Strings are a universal interface with no dependencies. You can do anything in any language across any number of files. Any other abstraction heavily restricts what you can accomplish.
Also, LLMs aren't trained on ASTs, they're trained on strings -- just like programmers.
No, it’s not really “any string.” Most strings sent to an interpreter will result in a syntax error. Many Unix commands will report an error if you pass in an unknown flag.
In theory, there is a type that describes what will parse, but it’s implicit.
Exactly. LLMs are trained on huge amounts of bash scripts. They “know” how to use grep/awk/whatever. ASTs are, I assume, not really part of that training data. How would they know how to work well with on? LLMs are trained on what humans do to code. Yes, I assume down the road someone will train more efficient versions that can work more closely with the machine. But LLMs work as well as they do because they have a large body of “sed” statements in their statistical models
They also know how to use modern options like fd and rg, which allow more complex operations with a single call.
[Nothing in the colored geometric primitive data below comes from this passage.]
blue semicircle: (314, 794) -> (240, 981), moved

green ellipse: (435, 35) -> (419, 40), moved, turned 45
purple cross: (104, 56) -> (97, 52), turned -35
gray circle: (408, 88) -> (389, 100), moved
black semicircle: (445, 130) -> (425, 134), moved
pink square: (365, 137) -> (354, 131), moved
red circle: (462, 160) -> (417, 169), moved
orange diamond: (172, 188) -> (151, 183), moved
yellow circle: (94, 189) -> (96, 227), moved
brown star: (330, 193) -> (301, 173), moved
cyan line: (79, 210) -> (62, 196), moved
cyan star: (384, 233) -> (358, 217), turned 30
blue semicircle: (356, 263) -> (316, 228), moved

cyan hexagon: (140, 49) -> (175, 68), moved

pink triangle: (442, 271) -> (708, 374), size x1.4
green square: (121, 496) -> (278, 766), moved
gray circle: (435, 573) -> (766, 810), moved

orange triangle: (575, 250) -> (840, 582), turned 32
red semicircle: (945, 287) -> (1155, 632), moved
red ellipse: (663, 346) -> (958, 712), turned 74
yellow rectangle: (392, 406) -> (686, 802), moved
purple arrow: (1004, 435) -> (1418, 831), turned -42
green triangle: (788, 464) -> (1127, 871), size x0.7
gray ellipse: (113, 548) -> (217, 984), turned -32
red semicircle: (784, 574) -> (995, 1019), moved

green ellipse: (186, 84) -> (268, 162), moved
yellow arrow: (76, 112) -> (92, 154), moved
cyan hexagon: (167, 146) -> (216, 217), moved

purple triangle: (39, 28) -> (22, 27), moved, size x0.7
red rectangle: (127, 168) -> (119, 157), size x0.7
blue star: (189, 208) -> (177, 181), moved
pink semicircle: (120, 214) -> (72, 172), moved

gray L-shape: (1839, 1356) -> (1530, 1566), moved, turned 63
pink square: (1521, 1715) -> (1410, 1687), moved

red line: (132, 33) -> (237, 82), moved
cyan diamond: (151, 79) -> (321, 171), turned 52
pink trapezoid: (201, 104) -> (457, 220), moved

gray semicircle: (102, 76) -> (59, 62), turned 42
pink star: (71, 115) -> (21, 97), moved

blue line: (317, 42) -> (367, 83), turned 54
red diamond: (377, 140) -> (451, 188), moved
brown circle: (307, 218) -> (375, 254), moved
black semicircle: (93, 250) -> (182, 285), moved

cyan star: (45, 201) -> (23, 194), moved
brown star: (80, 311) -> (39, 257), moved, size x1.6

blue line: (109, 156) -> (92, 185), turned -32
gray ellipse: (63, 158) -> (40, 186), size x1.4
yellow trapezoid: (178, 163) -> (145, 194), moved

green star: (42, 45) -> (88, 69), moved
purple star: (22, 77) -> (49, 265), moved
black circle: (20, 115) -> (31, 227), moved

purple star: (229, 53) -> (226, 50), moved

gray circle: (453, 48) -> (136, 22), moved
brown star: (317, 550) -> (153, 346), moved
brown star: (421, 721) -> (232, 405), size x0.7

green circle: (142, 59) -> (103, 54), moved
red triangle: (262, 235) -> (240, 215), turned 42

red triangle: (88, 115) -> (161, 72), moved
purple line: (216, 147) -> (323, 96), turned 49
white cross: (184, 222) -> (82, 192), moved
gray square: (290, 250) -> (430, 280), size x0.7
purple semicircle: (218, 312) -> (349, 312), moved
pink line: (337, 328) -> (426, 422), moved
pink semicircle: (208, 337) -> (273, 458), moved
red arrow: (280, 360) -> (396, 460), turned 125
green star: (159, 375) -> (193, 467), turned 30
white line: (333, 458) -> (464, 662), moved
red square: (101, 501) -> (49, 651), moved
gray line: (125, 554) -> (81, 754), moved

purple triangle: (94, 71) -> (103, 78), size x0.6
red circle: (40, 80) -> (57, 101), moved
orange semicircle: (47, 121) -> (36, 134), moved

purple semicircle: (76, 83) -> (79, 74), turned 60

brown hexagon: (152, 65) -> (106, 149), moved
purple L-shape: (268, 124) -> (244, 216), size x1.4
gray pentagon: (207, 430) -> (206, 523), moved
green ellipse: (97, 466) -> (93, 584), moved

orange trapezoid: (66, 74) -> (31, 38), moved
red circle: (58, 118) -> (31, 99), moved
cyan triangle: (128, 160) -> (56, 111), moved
treesitter is more or less a universal AST parser you can run queries against. Writing queries against an AST that you incrementally rebuild is massively more powerful and precise in generating the correct context than manually writing infinitely many shell pipeline oneliners and correctly handling all of the edge cases.
I agree with you, but the question is more whether existing LLMs have enough training with AST queries to be more effective with that approach. It’s not like LLMs were designed to be precise in the first place
generating code that doesn't run is just a waste of electricity.